:: WHAT IS NEEDED ::
Reproduce the following data exactly, minus any images.

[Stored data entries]
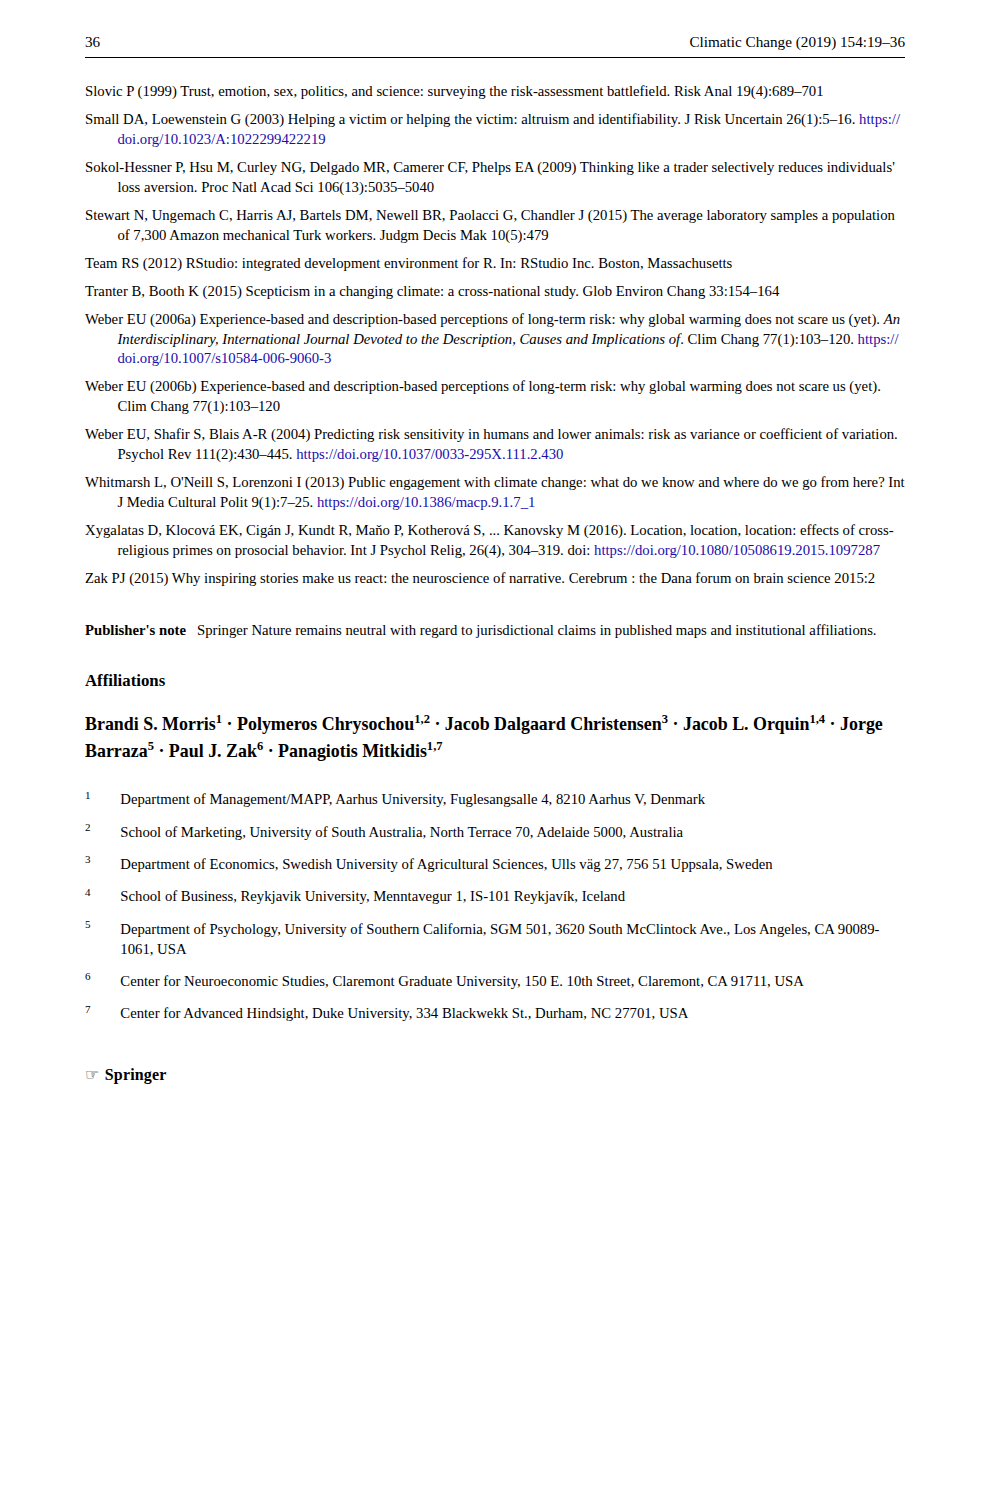36 Climatic Change (2019) 154:19–36
Slovic P (1999) Trust, emotion, sex, politics, and science: surveying the risk-assessment battlefield. Risk Anal 19(4):689–701
Small DA, Loewenstein G (2003) Helping a victim or helping the victim: altruism and identifiability. J Risk Uncertain 26(1):5–16. https://doi.org/10.1023/A:1022299422219
Sokol-Hessner P, Hsu M, Curley NG, Delgado MR, Camerer CF, Phelps EA (2009) Thinking like a trader selectively reduces individuals' loss aversion. Proc Natl Acad Sci 106(13):5035–5040
Stewart N, Ungemach C, Harris AJ, Bartels DM, Newell BR, Paolacci G, Chandler J (2015) The average laboratory samples a population of 7,300 Amazon mechanical Turk workers. Judgm Decis Mak 10(5):479
Team RS (2012) RStudio: integrated development environment for R. In: RStudio Inc. Boston, Massachusetts
Tranter B, Booth K (2015) Scepticism in a changing climate: a cross-national study. Glob Environ Chang 33:154–164
Weber EU (2006a) Experience-based and description-based perceptions of long-term risk: why global warming does not scare us (yet). An Interdisciplinary, International Journal Devoted to the Description, Causes and Implications of. Clim Chang 77(1):103–120. https://doi.org/10.1007/s10584-006-9060-3
Weber EU (2006b) Experience-based and description-based perceptions of long-term risk: why global warming does not scare us (yet). Clim Chang 77(1):103–120
Weber EU, Shafir S, Blais A-R (2004) Predicting risk sensitivity in humans and lower animals: risk as variance or coefficient of variation. Psychol Rev 111(2):430–445. https://doi.org/10.1037/0033-295X.111.2.430
Whitmarsh L, O'Neill S, Lorenzoni I (2013) Public engagement with climate change: what do we know and where do we go from here? Int J Media Cultural Polit 9(1):7–25. https://doi.org/10.1386/macp.9.1.7_1
Xygalatas D, Klocová EK, Cigán J, Kundt R, Maňo P, Kotherová S, ... Kanovsky M (2016). Location, location, location: effects of cross-religious primes on prosocial behavior. Int J Psychol Relig, 26(4), 304–319. doi: https://doi.org/10.1080/10508619.2015.1097287
Zak PJ (2015) Why inspiring stories make us react: the neuroscience of narrative. Cerebrum : the Dana forum on brain science 2015:2
Publisher's note Springer Nature remains neutral with regard to jurisdictional claims in published maps and institutional affiliations.
Affiliations
Brandi S. Morris1 · Polymeros Chrysochou1,2 · Jacob Dalgaard Christensen3 · Jacob L. Orquin1,4 · Jorge Barraza5 · Paul J. Zak6 · Panagiotis Mitkidis1,7
Department of Management/MAPP, Aarhus University, Fuglesangsalle 4, 8210 Aarhus V, Denmark
School of Marketing, University of South Australia, North Terrace 70, Adelaide 5000, Australia
Department of Economics, Swedish University of Agricultural Sciences, Ulls väg 27, 756 51 Uppsala, Sweden
School of Business, Reykjavik University, Menntavegur 1, IS-101 Reykjavík, Iceland
Department of Psychology, University of Southern California, SGM 501, 3620 South McClintock Ave., Los Angeles, CA 90089-1061, USA
Center for Neuroeconomic Studies, Claremont Graduate University, 150 E. 10th Street, Claremont, CA 91711, USA
Center for Advanced Hindsight, Duke University, 334 Blackwekk St., Durham, NC 27701, USA
☞Springer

:: OUTPUT BELOW ::
36 Climatic Change (2019) 154:19–36
Slovic P (1999) Trust, emotion, sex, politics, and science: surveying the risk-assessment battlefield. Risk Anal 19(4):689–701
Small DA, Loewenstein G (2003) Helping a victim or helping the victim: altruism and identifiability. J Risk Uncertain 26(1):5–16. https://doi.org/10.1023/A:1022299422219
Sokol-Hessner P, Hsu M, Curley NG, Delgado MR, Camerer CF, Phelps EA (2009) Thinking like a trader selectively reduces individuals' loss aversion. Proc Natl Acad Sci 106(13):5035–5040
Stewart N, Ungemach C, Harris AJ, Bartels DM, Newell BR, Paolacci G, Chandler J (2015) The average laboratory samples a population of 7,300 Amazon mechanical Turk workers. Judgm Decis Mak 10(5):479
Team RS (2012) RStudio: integrated development environment for R. In: RStudio Inc. Boston, Massachusetts
Tranter B, Booth K (2015) Scepticism in a changing climate: a cross-national study. Glob Environ Chang 33:154–164
Weber EU (2006a) Experience-based and description-based perceptions of long-term risk: why global warming does not scare us (yet). An Interdisciplinary, International Journal Devoted to the Description, Causes and Implications of. Clim Chang 77(1):103–120. https://doi.org/10.1007/s10584-006-9060-3
Weber EU (2006b) Experience-based and description-based perceptions of long-term risk: why global warming does not scare us (yet). Clim Chang 77(1):103–120
Weber EU, Shafir S, Blais A-R (2004) Predicting risk sensitivity in humans and lower animals: risk as variance or coefficient of variation. Psychol Rev 111(2):430–445. https://doi.org/10.1037/0033-295X.111.2.430
Whitmarsh L, O'Neill S, Lorenzoni I (2013) Public engagement with climate change: what do we know and where do we go from here? Int J Media Cultural Polit 9(1):7–25. https://doi.org/10.1386/macp.9.1.7_1
Xygalatas D, Klocová EK, Cigán J, Kundt R, Maňo P, Kotherová S, ... Kanovsky M (2016). Location, location, location: effects of cross-religious primes on prosocial behavior. Int J Psychol Relig, 26(4), 304–319. doi: https://doi.org/10.1080/10508619.2015.1097287
Zak PJ (2015) Why inspiring stories make us react: the neuroscience of narrative. Cerebrum : the Dana forum on brain science 2015:2
Publisher's note Springer Nature remains neutral with regard to jurisdictional claims in published maps and institutional affiliations.
Affiliations
Brandi S. Morris1 · Polymeros Chrysochou1,2 · Jacob Dalgaard Christensen3 · Jacob L. Orquin1,4 · Jorge Barraza5 · Paul J. Zak6 · Panagiotis Mitkidis1,7
Department of Management/MAPP, Aarhus University, Fuglesangsalle 4, 8210 Aarhus V, Denmark
School of Marketing, University of South Australia, North Terrace 70, Adelaide 5000, Australia
Department of Economics, Swedish University of Agricultural Sciences, Ulls väg 27, 756 51 Uppsala, Sweden
School of Business, Reykjavik University, Menntavegur 1, IS-101 Reykjavík, Iceland
Department of Psychology, University of Southern California, SGM 501, 3620 South McClintock Ave., Los Angeles, CA 90089-1061, USA
Center for Neuroeconomic Studies, Claremont Graduate University, 150 E. 10th Street, Claremont, CA 91711, USA
Center for Advanced Hindsight, Duke University, 334 Blackwekk St., Durham, NC 27701, USA
☞Springer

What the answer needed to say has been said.